Question

given: quadrilateral abcd is a kite. prove: △aed≅△ced it is given that quadrilateral abcd is a kite. we know that ad = cd by the definition of. by the kite diagonal theorem, ac is to bd. this means that angles aed and ced are right angles. we also see that ed = ed by the property. therefore, we have that △aed≅△ced by.

Explanation:

Step1: Recall kite - definition

In a kite, two pairs of adjacent sides are equal. So, by the definition of a kite, $\overline{AD}=\overline{CD}$.

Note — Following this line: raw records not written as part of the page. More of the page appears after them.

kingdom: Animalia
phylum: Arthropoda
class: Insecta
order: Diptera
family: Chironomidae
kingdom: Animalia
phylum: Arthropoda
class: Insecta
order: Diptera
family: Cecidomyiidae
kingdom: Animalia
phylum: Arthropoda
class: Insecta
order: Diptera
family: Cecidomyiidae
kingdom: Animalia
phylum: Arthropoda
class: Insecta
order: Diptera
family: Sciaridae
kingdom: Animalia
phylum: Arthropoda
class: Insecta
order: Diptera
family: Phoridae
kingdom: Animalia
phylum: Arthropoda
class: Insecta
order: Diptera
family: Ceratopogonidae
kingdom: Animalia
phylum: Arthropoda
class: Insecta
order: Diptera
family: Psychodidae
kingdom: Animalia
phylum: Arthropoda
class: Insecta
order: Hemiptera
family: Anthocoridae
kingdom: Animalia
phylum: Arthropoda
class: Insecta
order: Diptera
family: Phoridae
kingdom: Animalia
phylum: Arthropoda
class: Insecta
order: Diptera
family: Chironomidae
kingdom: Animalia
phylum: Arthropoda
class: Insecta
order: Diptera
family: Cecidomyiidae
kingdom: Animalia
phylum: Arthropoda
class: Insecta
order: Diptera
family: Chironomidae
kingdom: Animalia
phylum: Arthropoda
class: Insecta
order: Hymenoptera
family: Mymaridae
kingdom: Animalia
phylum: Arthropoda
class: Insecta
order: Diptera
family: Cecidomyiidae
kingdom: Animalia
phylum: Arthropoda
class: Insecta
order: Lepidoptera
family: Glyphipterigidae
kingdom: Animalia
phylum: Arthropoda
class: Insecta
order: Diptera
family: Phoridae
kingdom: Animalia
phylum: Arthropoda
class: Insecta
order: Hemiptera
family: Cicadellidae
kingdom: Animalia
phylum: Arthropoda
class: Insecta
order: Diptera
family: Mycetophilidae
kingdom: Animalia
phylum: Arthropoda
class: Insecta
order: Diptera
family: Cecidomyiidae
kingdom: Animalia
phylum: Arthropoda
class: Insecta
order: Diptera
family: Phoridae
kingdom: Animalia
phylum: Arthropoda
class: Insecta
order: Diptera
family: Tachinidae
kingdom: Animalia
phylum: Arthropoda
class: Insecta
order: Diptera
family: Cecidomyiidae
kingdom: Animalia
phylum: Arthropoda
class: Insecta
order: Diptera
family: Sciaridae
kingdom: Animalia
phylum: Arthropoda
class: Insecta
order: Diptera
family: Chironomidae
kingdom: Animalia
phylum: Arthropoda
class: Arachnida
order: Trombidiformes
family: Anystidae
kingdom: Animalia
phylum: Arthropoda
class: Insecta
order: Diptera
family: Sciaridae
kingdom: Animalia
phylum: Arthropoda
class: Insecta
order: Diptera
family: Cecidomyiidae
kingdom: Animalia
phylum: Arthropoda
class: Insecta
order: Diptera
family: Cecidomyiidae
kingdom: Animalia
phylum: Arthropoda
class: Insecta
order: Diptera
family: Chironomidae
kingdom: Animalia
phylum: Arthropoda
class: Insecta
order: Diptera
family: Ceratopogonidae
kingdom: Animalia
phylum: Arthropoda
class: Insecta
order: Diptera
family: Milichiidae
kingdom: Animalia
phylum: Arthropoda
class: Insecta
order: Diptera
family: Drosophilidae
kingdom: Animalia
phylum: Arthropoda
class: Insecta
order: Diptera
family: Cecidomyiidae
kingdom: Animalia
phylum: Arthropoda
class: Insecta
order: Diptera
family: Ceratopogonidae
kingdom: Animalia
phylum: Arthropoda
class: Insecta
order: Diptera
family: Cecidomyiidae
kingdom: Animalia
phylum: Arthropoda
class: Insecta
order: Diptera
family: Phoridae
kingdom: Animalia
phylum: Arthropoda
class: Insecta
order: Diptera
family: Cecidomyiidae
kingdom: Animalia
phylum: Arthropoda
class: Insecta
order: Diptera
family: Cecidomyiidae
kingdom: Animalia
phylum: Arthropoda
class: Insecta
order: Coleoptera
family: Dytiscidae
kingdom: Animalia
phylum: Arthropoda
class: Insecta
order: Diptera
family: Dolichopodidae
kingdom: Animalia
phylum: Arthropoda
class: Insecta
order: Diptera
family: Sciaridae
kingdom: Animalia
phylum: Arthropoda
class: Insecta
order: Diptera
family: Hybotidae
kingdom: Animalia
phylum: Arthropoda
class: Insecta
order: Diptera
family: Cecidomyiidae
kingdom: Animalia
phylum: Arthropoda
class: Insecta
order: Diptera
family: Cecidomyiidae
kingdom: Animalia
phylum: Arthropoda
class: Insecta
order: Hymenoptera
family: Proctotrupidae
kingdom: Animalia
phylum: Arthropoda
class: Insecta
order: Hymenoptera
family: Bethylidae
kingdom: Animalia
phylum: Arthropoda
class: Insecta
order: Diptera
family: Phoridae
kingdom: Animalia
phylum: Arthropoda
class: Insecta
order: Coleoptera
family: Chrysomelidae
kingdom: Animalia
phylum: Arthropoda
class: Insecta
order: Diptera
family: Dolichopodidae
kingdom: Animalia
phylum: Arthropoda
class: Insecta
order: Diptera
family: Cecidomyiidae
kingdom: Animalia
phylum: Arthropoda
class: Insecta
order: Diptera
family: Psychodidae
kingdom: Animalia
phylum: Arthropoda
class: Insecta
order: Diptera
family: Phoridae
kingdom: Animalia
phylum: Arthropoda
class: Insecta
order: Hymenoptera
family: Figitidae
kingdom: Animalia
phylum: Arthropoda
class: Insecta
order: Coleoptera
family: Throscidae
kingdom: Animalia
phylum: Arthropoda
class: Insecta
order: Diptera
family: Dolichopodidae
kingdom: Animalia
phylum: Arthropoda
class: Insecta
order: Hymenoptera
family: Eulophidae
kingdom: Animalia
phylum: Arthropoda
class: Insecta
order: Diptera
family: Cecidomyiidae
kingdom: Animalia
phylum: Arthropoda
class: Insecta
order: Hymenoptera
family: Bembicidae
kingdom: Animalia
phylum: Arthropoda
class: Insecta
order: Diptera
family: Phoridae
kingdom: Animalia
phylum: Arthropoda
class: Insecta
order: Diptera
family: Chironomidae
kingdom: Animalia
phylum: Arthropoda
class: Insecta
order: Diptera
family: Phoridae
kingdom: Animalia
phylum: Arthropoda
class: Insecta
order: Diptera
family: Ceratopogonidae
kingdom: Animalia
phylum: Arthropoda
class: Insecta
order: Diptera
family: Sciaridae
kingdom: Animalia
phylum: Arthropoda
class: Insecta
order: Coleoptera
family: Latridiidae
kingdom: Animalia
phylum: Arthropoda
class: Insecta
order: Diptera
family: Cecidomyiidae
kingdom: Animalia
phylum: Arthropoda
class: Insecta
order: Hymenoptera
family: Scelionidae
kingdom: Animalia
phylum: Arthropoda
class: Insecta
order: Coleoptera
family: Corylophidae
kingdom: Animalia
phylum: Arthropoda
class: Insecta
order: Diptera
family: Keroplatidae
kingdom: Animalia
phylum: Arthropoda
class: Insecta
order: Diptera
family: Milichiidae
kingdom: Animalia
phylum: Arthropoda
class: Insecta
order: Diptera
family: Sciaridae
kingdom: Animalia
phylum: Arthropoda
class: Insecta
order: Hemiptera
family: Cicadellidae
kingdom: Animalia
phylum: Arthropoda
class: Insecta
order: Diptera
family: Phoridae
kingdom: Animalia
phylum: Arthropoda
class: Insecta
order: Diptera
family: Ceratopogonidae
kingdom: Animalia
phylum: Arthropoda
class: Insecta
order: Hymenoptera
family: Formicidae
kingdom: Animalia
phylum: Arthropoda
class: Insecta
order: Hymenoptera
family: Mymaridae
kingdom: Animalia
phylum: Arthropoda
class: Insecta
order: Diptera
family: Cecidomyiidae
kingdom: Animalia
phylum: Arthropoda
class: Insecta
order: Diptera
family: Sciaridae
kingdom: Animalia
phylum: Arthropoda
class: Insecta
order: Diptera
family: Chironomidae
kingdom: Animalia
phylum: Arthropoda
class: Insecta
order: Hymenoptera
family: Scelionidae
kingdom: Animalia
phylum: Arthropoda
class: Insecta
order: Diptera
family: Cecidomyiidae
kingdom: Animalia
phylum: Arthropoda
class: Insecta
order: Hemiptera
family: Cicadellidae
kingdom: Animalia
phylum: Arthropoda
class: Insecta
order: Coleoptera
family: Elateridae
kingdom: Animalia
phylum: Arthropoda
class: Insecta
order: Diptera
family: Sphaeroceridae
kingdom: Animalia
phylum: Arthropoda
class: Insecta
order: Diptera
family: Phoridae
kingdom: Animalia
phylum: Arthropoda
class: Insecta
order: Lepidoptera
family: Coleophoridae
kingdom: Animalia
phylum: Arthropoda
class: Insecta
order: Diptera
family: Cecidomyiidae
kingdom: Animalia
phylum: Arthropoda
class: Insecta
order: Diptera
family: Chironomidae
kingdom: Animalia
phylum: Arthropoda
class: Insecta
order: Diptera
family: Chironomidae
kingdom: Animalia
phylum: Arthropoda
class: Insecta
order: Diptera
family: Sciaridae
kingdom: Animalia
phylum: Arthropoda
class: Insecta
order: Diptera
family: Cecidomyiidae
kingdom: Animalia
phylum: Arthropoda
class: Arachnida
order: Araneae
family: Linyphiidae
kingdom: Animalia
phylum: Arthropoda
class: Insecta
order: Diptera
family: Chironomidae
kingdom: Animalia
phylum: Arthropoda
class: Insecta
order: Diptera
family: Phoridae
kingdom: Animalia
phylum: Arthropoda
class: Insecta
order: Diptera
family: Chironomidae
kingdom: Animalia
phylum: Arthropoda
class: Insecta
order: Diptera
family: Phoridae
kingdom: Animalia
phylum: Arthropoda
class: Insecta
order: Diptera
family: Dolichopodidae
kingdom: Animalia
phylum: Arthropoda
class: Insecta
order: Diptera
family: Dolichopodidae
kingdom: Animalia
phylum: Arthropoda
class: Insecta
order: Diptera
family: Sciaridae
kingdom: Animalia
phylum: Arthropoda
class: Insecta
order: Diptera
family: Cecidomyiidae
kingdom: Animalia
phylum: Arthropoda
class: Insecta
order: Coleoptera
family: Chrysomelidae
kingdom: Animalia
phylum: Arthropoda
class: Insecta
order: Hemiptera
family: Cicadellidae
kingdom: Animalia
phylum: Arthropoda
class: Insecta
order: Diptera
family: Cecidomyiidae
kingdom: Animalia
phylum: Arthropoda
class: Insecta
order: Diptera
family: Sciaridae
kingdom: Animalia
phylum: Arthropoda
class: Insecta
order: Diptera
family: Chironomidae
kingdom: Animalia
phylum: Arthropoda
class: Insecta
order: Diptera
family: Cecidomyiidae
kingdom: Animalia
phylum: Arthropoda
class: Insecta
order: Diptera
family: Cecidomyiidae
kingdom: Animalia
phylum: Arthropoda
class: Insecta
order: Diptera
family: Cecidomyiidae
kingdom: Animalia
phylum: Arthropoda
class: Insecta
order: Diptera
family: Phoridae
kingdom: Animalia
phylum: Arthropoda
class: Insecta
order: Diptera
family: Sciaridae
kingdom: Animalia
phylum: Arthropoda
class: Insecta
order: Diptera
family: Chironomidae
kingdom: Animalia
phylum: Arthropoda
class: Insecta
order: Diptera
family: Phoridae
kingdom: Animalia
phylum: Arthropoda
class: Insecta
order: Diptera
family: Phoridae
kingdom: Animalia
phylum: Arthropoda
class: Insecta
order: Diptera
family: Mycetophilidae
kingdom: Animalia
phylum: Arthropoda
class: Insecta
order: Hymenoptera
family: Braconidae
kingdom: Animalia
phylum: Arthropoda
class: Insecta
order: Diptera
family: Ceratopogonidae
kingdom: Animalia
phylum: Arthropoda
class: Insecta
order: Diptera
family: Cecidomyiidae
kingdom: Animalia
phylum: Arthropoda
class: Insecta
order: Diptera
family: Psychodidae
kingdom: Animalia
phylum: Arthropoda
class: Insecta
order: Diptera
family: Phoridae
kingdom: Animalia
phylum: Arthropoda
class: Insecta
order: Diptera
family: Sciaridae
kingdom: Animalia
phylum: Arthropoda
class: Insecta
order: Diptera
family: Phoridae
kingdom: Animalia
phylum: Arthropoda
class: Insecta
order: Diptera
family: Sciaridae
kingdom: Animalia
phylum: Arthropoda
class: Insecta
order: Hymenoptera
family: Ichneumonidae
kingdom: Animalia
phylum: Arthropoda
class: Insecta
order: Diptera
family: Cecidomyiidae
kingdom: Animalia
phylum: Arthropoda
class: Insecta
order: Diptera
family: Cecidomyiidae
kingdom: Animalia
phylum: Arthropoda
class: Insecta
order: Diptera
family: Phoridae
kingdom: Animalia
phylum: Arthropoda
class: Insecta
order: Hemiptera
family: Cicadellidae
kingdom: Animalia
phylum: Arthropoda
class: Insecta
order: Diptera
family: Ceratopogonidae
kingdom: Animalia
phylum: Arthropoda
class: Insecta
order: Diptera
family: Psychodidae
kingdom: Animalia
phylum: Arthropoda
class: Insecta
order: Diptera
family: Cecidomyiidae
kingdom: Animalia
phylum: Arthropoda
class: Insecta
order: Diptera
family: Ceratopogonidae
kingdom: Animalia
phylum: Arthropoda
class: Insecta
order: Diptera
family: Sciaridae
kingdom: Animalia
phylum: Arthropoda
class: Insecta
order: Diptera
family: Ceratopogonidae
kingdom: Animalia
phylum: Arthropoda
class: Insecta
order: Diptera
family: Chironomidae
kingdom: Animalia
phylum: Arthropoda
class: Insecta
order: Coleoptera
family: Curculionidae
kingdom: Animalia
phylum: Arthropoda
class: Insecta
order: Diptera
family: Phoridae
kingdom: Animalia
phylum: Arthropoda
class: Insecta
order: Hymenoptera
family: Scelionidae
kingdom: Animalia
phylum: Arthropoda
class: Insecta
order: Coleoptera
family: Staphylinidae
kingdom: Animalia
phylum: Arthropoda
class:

Step2: Apply kite - diagonal theorem

The diagonals of a kite are perpendicular. So, $\overline{AC}\perp\overline{BD}$, which means $\angle AED = \angle CED=90^{\circ}$.

Step3: Identify common side

$\overline{ED}$ is common to both $\triangle AED$ and $\triangle CED$. By the reflexive property, $\overline{ED}=\overline{ED}$.

Step4: Apply congruence criterion

We have a right - angle ($\angle AED=\angle CED$), a common side ($\overline{ED}$) and a pair of equal hypotenuses ($\overline{AD}=\overline{CD}$). So, by the Hypotenuse - Leg (HL) congruence criterion for right - triangles, $\triangle AED\cong\triangle CED$.

Answer:

$\triangle AED\cong\triangle CED$ by the Hypotenuse - Leg (HL) congruence criterion.